Kamal reiterates, “It’s probably easy to get customers by burning cash, but not sustainable to retain them. We did not want to put ourselves in such a loop. So far, we have only incentivised our driver partners to stay online”. As per Kamal, the total customer base of Little is about a million and MAU (monthly active users) ranges between 350,000 to 400,000 users. Mobility or ride-hailing still enjoys as much as 70 percent share of overall revenues of Little App today followed by food delivery.

The team feels that it is better to serve the existing users and provide them with more opportunities to transact than always being on the lookout for new customers. Kamal adds, “in order to grow, we had to remain profitable and not simply sink our hard-earned cash. So, we moved into newer segments to serve our regular customers”. This ideology helped them transition from being just a ride-hailing app to a superapp.

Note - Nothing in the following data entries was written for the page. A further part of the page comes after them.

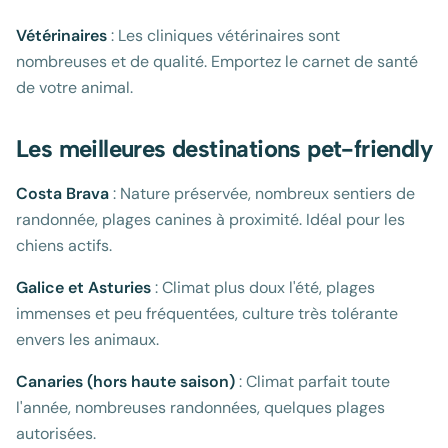
Vétérinaires
: Les cliniques vétérinaires sont
nombreuses et de qualité. Emportez le carnet de santé
de votre animal.
Les meilleures destinations pet-friendly
Costa Brava
: Nature préservée, nombreux sentiers de
randonnée, plages canines à proximité. Idéal pour les
chiens actifs.
Galice et Asturies
: Climat plus doux l'été, plages
immenses et peu fréquentées, culture très tolérante
envers les animaux.
Canaries (hors haute saison)
: Climat parfait toute
l'année, nombreuses randonnées, quelques plages
autorisées.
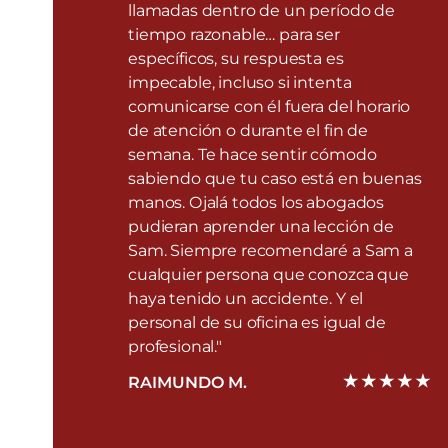
llamadas dentro de un período de
tiempo razonable… para ser
específicos, su respuesta es
impecable, incluso si intenta
comunicarse con él fuera del horario
de atención o durante el fin de
semana. Te hace sentir cómodo
sabiendo que tu caso está en buenas
manos. Ojalá todos los abogados
pudieran aprender una lección de
Sam. Siempre recomendaré a Sam a
cualquier persona que conozca que
haya tenido un accidente. Y el
personal de su oficina es igual de
profesional."
RAIMUNDO M.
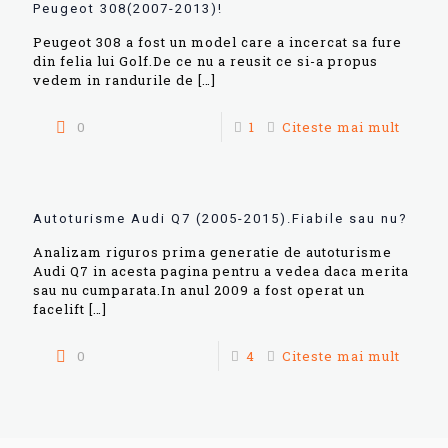
Peugeot 308(2007-2013)!
Peugeot 308 a fost un model care a incercat sa fure
din felia lui Golf.De ce nu a reusit ce si-a propus
vedem in randurile de
[…]
0
1
Citeste mai mult
Autoturisme Audi Q7 (2005-2015).Fiabile sau nu?
Analizam riguros prima generatie de autoturisme
Audi Q7 in acesta pagina pentru a vedea daca merita
sau nu cumparata.In anul 2009 a fost operat un
facelift
[…]
0
4
Citeste mai mult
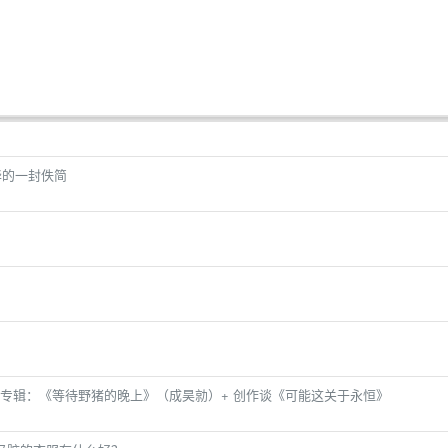
华的一封佚简
小说专辑：《等待野猪的晚上》（成昊勍）+ 创作谈《可能这关于永恒》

The same strategy is deployed by Little App’s team in the neighbouring countries of Tanzania, Uganda, Ethiopia and Somalia. Kamal claims making Little Cab profitable in Kenya took the team about 18 months. Plus, it gave them a clear road map of strategy deployment. They only move to a new country when they can sustain the cash burn with their revenues.

The business model of Little App is greatly inspired by Southeast Asian superapp companies – Gojek and Grab. The Indonesian company, Gojek, has reportedly raised more than USD 5 B to date. It has made 13 investments and 13 acquisitions so far. One of Gojek’s investments is in Uganda-based Safeboda, which is advancing on the path of becoming an on-demand, multi-service app.

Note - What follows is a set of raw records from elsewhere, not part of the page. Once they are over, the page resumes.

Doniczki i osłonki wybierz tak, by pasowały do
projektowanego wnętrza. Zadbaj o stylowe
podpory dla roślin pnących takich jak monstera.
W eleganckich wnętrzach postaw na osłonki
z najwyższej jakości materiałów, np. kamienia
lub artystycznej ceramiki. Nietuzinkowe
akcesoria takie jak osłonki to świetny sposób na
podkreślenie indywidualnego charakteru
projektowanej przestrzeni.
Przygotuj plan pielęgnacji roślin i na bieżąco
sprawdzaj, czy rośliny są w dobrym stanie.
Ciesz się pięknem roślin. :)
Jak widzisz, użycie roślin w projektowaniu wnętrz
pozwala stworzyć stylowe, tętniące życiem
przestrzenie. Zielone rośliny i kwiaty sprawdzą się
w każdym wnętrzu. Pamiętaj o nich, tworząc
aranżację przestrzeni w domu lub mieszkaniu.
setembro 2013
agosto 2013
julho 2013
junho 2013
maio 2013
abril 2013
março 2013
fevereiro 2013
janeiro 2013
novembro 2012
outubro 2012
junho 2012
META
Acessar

Grab, on the other hand, is listed on NASDAQ and was valued at around USD 40 B at the time of its IPO. Both superapp companies grew on the back of heavy venture capital money and many acquisitions, speeding up the entire scaling up process.

Looking at the movement in the African ride-hailing sector, in the last 2 years, not many new names have popped up. This could be a signal that relying only on the ride-hailing model may not be sustainable by itself for local companies.

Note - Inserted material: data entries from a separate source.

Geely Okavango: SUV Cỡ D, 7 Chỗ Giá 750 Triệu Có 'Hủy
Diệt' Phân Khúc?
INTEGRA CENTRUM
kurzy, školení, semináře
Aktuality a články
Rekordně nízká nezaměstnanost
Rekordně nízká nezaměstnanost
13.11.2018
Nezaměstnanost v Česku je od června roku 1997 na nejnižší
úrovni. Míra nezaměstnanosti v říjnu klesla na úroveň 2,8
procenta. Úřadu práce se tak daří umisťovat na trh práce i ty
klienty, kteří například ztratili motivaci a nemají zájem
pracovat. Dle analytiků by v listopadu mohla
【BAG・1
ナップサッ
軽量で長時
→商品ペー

Kamal Budhabhatti- Founder & CEO LittleApp

Going Forward

Little App’s story almost seems a fairy-tale story for the African business landscape but it’s not all smooth-sailing, as Kamal implies. “The speed at which we are scaling up could be better,” he says.

The company waits out between 6 to 8 months in attempting to expand to a new region since they have to generate cash by operations. To fuel his passion for driving Little App to become a pan-African name, Kamal has actively started fundraising; something that he has not done before, even with CraftSilicon, which he founded in the early-2000s. CraftSilicon is one of the most recognised IT firms in the East African markets today, catering to many local banks in the region.

After running CraftSilicon profitably for almost 15 years, Kamal decided to turn his focus completely to Little App. At the time of this conversation between me and Kamal, he was in India to pilot Little’s offerings to see if it appeals to the local users.

When I asked, why he named the superapp ‘Little’, Kamal volunteered: “It’s those little-little things in our daily lives, that if get sorted, makes our lives easier. He adds, “Also, I find the name very cute.”